*Work request A:* In the documentation excerpt, why does the call SL(1, 17).is_abelian() return True? Answer in one to three sentences.
*Work request B:* Reproduce the documentation excerpt between "sage: G = GL(2,2)" and "group is Abelian.", inclusive.

***** Passage to read *****

Return a list with all the conjugacy classes of self.

EXAMPLES:

sage: G = SL(2, GF(2))
sage: G.conjugacy_classes()
(Conjugacy class of [1 0]
 [0 1] in Special Linear Group of degree 2 over Finite Field of size 2,
 Conjugacy class of [0 1]
 [1 0] in Special Linear Group of degree 2 over Finite Field of size 2,
 Conjugacy class of [0 1]
 [1 1] in Special Linear Group of degree 2 over Finite Field of size 2)
irreducible_characters()

Returns the irreducible characters of the group.

OUTPUT:

A tuple containing all irreducible characters.

EXAMPLES:

sage: G = GL(2,2)
sage: G.irreducible_characters()
(Character of General Linear Group of degree 2 over Finite Field of size 2,
 Character of General Linear Group of degree 2 over Finite Field of size 2,
 Character of General Linear Group of degree 2 over Finite Field of size 2)
is_abelian()

Test whether the group is Abelian.

OUTPUT:

Boolean. True if this group is an Abelian group.

EXAMPLES:

sage: SL(1, 17).is_abelian()
True
sage: SL(2, 17).is_abelian()
False
is_finite()

Test whether the matrix group is finite.

OUTPUT:

Boolean.

EXAMPLES:

sage: G = GL(2,GF(3))
sage: G.is_finite()
True
sage: SL(2,ZZ).is_finite()
False
is_isomorphic(H)

***** The data *****

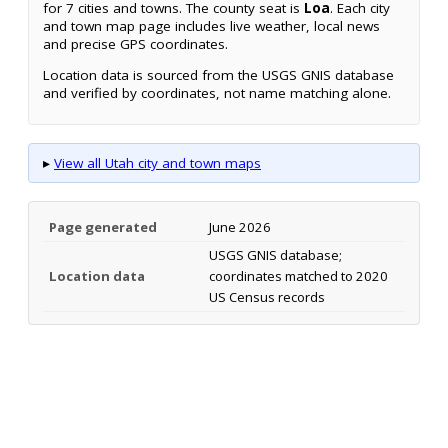
for 7 cities and towns. The county seat is
Loa
. Each city
and town map page includes live weather, local news
and precise GPS coordinates.
Location data is sourced from the USGS GNIS database
and verified by coordinates, not name matching alone.
▸
View all Utah city and town maps
Page generated
June 2026
USGS GNIS database;
Location data
coordinates matched to 2020
US Census records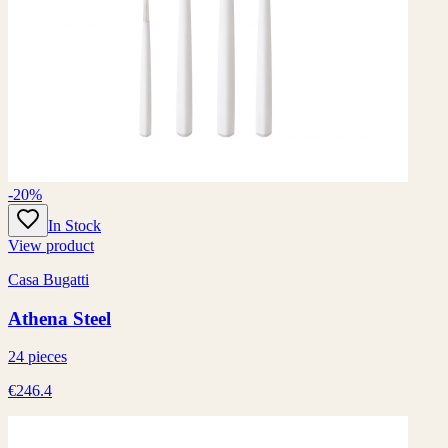
-20%
In Stock
View product
Casa Bugatti
Athena Steel
24 pieces
€246.4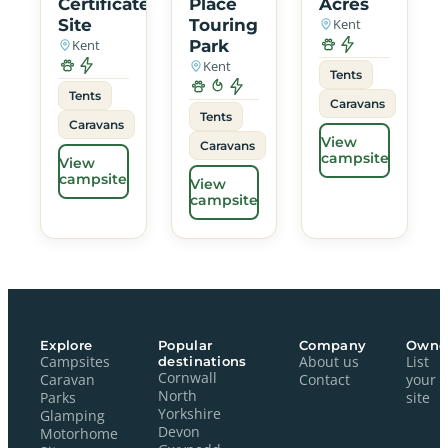
Certificated
Place
Acres
Site
Touring
Kent
Kent
Park
Kent
Tents
Tents
Caravans
Tents
Caravans
View
Caravans
campsite
View
campsite
View
campsite
Explore
Popular
Company
Owne
Campsites
destinations
About us
List
Cornwall
Caravan
Contact
your
North
Parks
site
Yorkshire
Glamping
Devon
Motorhome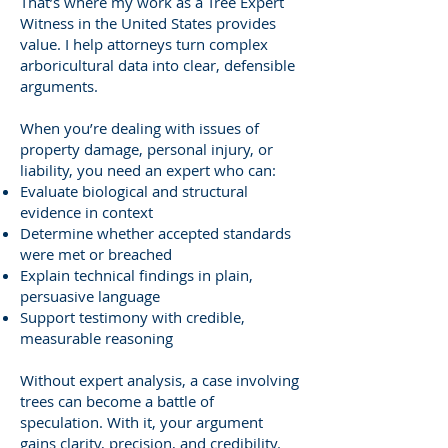
That’s where my work as a Tree Expert
Witness in the United States provides
value. I help attorneys turn complex
arboricultural data into clear, defensible
arguments.
When you’re dealing with issues of
property damage, personal injury, or
liability, you need an expert who can:
Evaluate biological and structural
evidence in context
Determine whether accepted standards
were met or breached
Explain technical findings in plain,
persuasive language
Support testimony with credible,
measurable reasoning
Without expert analysis, a case involving
trees can become a battle of
speculation. With it, your argument
gains clarity, precision, and credibility.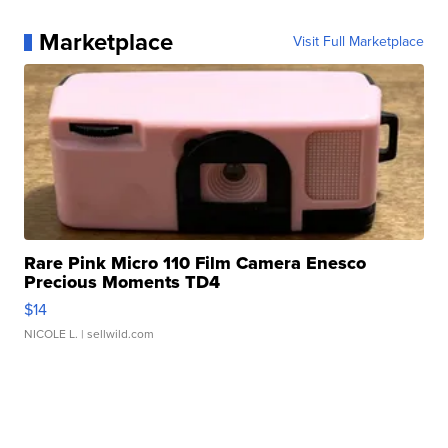
Marketplace
Visit Full Marketplace
Rare Pink Micro 110 Film Camera Enesco
Precious Moments TD4
$14
NICOLE L.
| sellwild.com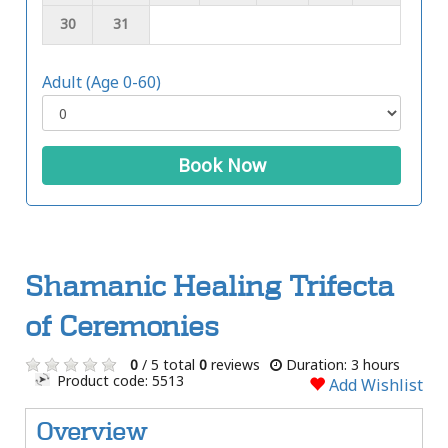
30
31
Adult (Age 0-60)
Book Now
Shamanic Healing Trifecta
of Ceremonies
0
/ 5 total
0
reviews
Duration: 3 hours
Product code: 5513
Add Wishlist
Overview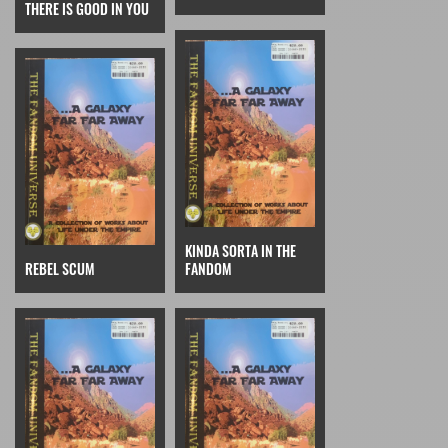
THERE IS GOOD IN YOU
KINDA SORTA IN THE
REBEL SCUM
FANDOM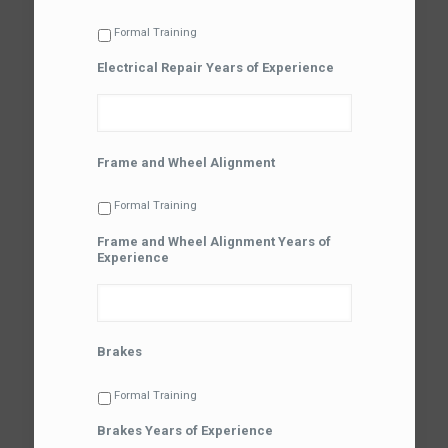
Formal Training
Electrical Repair Years of Experience
Frame and Wheel Alignment
Formal Training
Frame and Wheel Alignment Years of
Experience
Brakes
Formal Training
Brakes Years of Experience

*****

*Answer space A:* The excerpt states that is_abelian() returns True if the group is an Abelian group. The True result for SL(1, 17) therefore indicates that this group is Abelian.

*Answer space B:*
sage: G = GL(2,2)
sage: G.irreducible_characters()
(Character of General Linear Group of degree 2 over Finite Field of size 2,
 Character of General Linear Group of degree 2 over Finite Field of size 2,
 Character of General Linear Group of degree 2 over Finite Field of size 2)
is_abelian()

Test whether the group is Abelian.